• Task list:
- A) Name the stages that the text on replay-oriented instrumentation says deterministic replay works by.
- B) Repeat the lines of the listing from the line that contains "order: Asterales" through the end of the listing.

##### Given passage #####

Replay-Oriented Instrumentation

Instrument programs to capture execution information that enables deterministic replay, making it possible to reproduce and debug failures that are difficult to reproduce normally.

Core Concept

Deterministic replay works by:

Recording: Capture all non-deterministic inputs during execution
Replaying: Re-execute the program using recorded inputs to reproduce exact behavior
Debugging: Use replay to analyze failures with time-travel debugging

Workflow

1. Identify Non-Determinism Sources

Analyze the program to find sources of non-determinism. See references/non-determinism.md for comprehensive coverage.

##### Task data #####

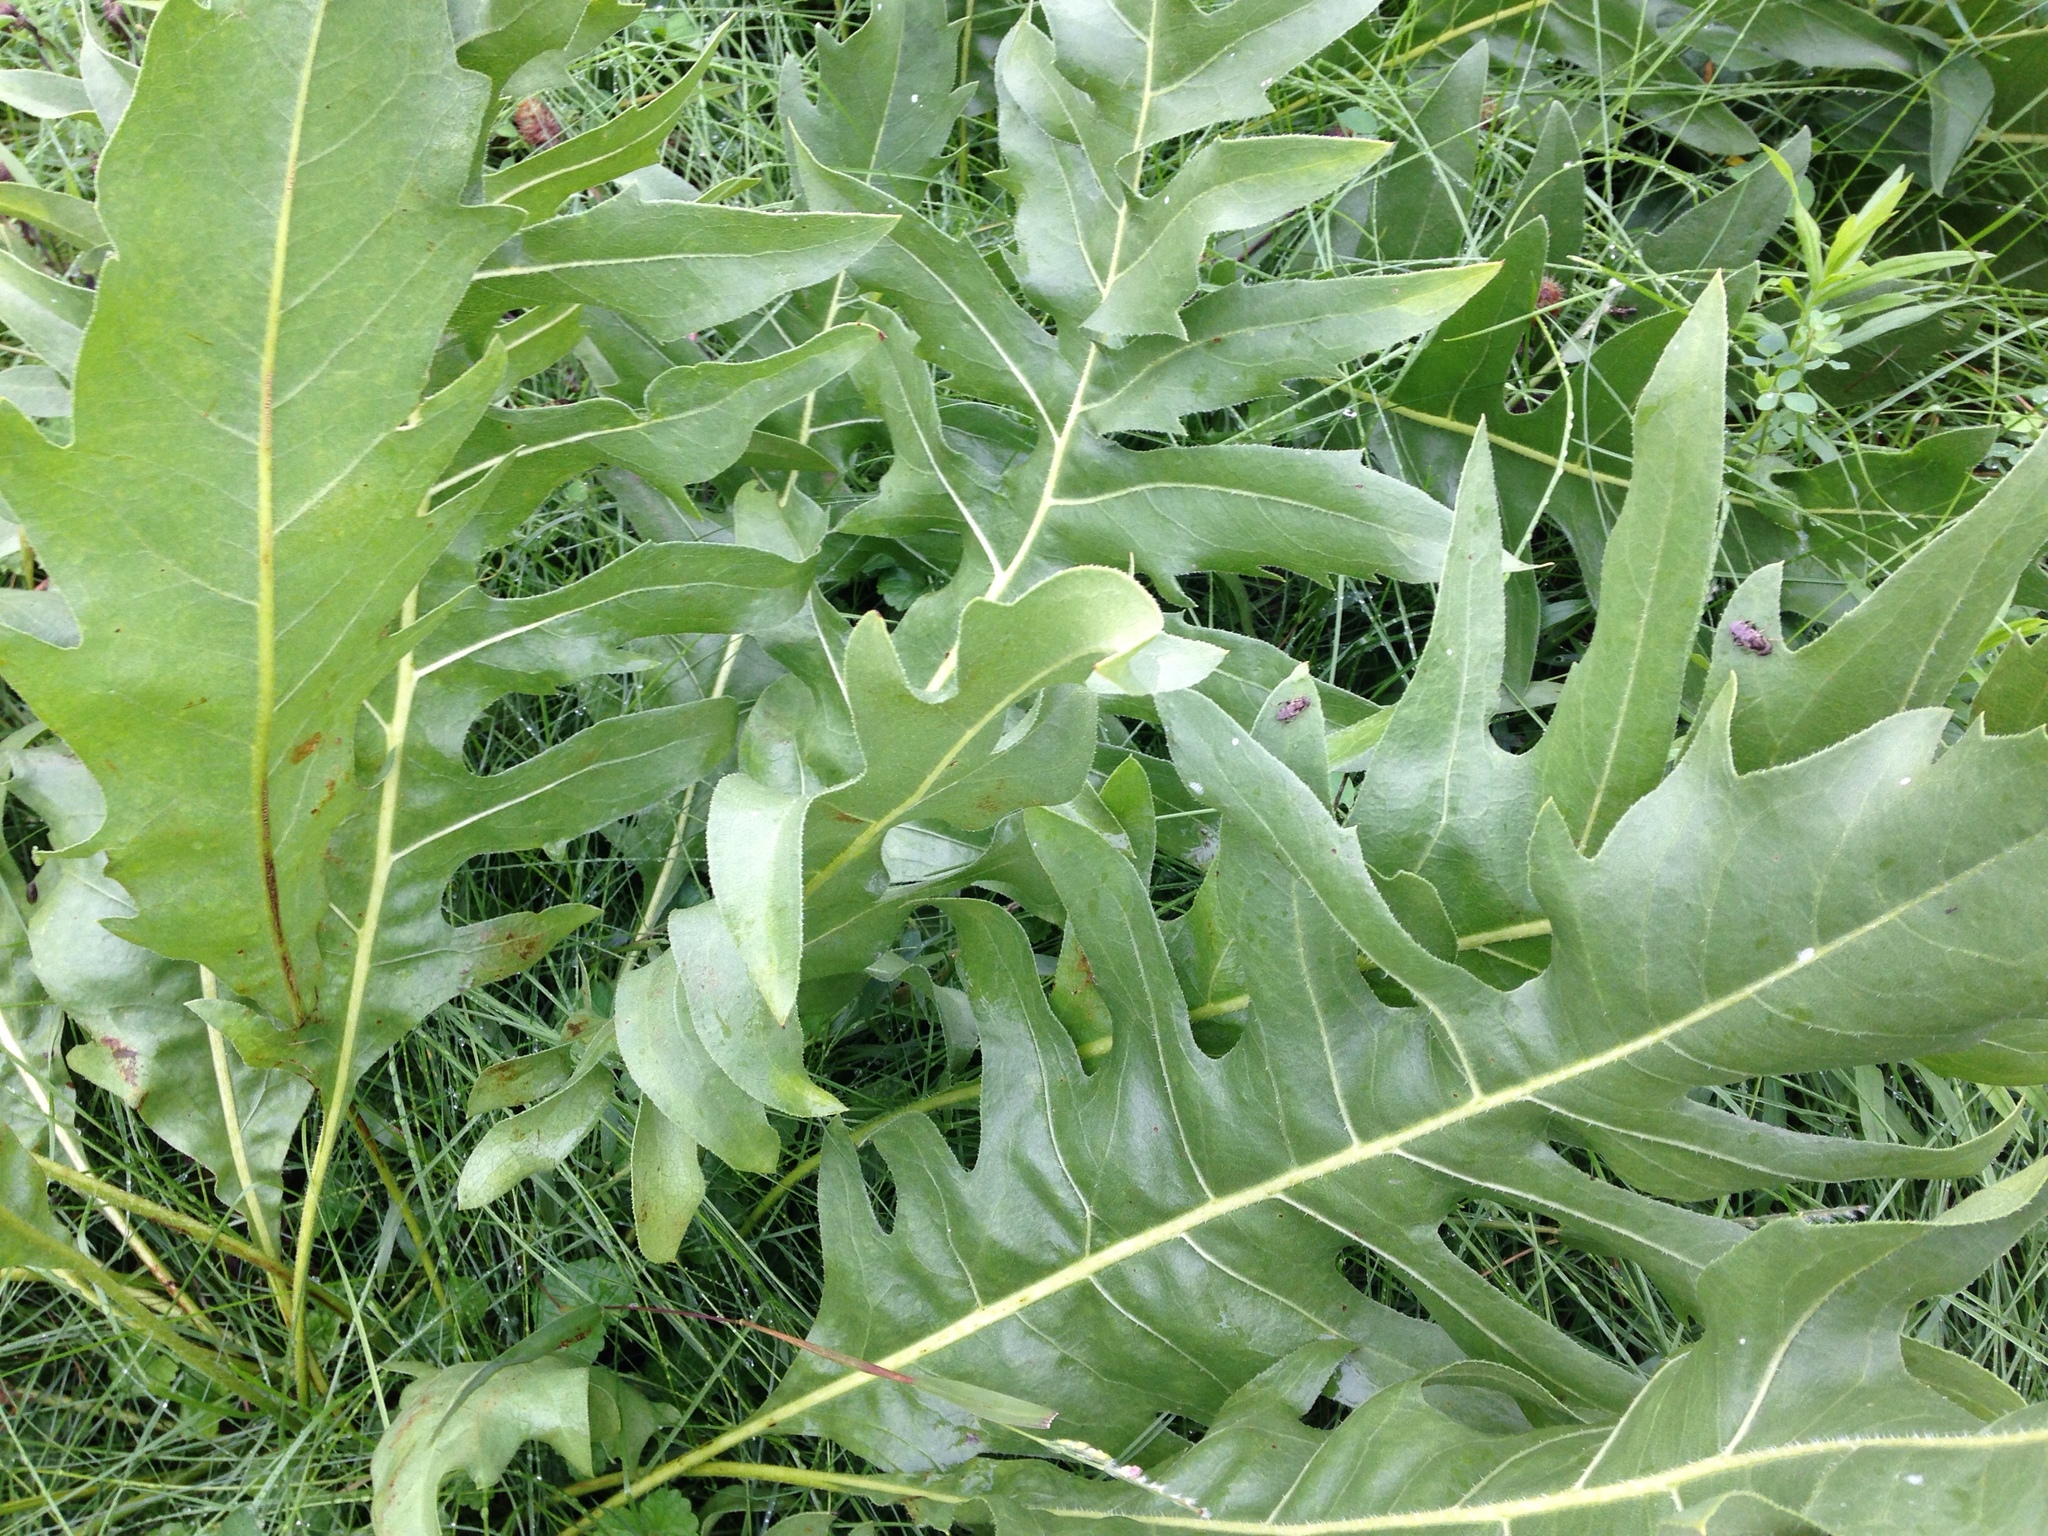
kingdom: Plantae
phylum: Tracheophyta
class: Magnoliopsida
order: Asterales
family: Asteraceae
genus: Silphium
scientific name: Silphium laciniatum
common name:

#####

• Task-by-task outputs:
- A) Recording, Replaying, Debugging

- B)
order: Asterales
family: Asteraceae
genus: Silphium
scientific name: Silphium laciniatum
common name:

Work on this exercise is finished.